For those of you that read this you probably know by now that it is therapeutic for me to write. It helps me work out some of the crazy things in my head. And when I don't get it out, whether that be with words, or through other outlets, I end up having days like I had today that don't go as well as they could.
This week we have done a lot of purging to ready ourselves for a yard sale we are having in an attempt to prepare for the new house. It has been long evenings of cleaning, packing, preparing, and pricing. Even when I think to myself around midnight that I need to lay down I struggle to actually fall asleep when I close my eyes. It has been a week of nearly no sleep, which means that in the afternoon when the twins lay down my body is so heavy and so tired I have to lay down too. That was my night (and week) prior to today.

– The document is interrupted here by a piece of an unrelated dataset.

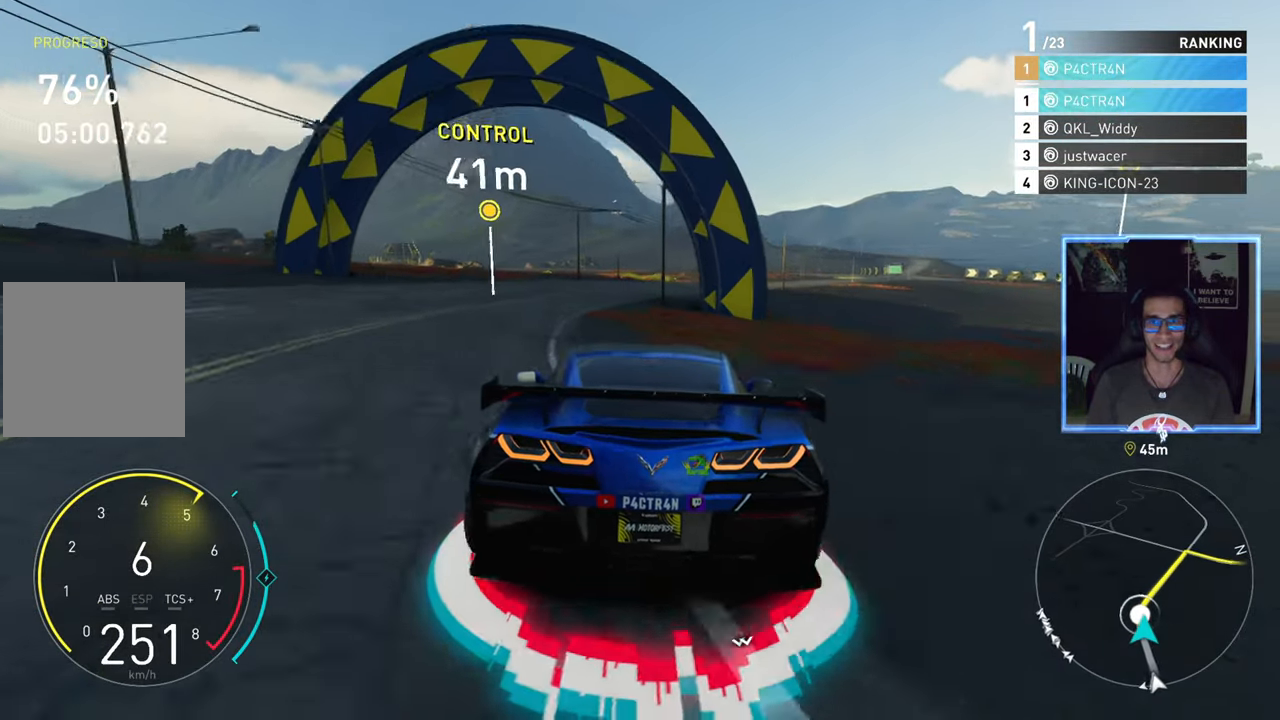
{"dt_ms": 500, "buttons": ["R2"], "left_stick": "center", "right_stick": "center", "events": [[100, "left_stick", "right"], [434, "left_stick", "center"]]}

I was sleep deprived. I was exhausted.
Last night I finally fell asleep around 3:30. It felt like my eyes had literally just closed when I woke up to Macy saying, "Mommy, I have to pee!" She was in my face and apparently wanted my company in the bathroom. So I drug myself out of bed just long enough to help her on and off the potty and then convinced her and Johnny to lay in bed with us while I closed my eyes for a bit longer and they watched a television show.
It was rainy again and I feel like this rain is impacting my mood. So I tried really hard to think of something we could do as a family that would require us to get out of our pajamas before noon. So we ventured out to the twins very first movie. Inside Out was a fan favorite and definitely one we will watch again. This adventure worked for a couple of hours. The twins enjoyed it. We enjoyed it. But we still had quite a long day ahead of us with a lot of their toys packed up and no sunshine!
The twins did lay down for a nap, we picked up a little bit around the house, and then all the sudden it hit me. I couldn't keep my eyes open because my head hurt so badly. I told John I was going to lay down. Right about that time, the twins were stirring. Seriously, already!? John told them I didn't feel well and let me sleep. A little while later I woke up to John telling me they were going to his parents for dinner. I rolled back over in bed and fell back asleep until 6:00. I almost called and cancelled my plans because I couldn't shake the headache and overwhelming sadness; but I didn't. I needed to get up.
Megan picked me up, waited patiently for me to get ready, and then together we went to make shoes for kids in Uganda. Rachel had run across a group called Soul Hope that makes shoes for kids in Africa. Their story is incredible. Her and her friend Jenna planned a party and tonight we all came together and made 32 pairs of shoes. I am thankful for tonight and for the opportunity to be with friends that know where my heart is and how to get it back in the right place. I could have stayed in bed, but I didn't. I got up and kept going. I don't think it is ironic at all that we were working tonight for Soul Hope. I think it was just a good reminder that we can have hope in all different kinds of circumstances and at all different times in our lives.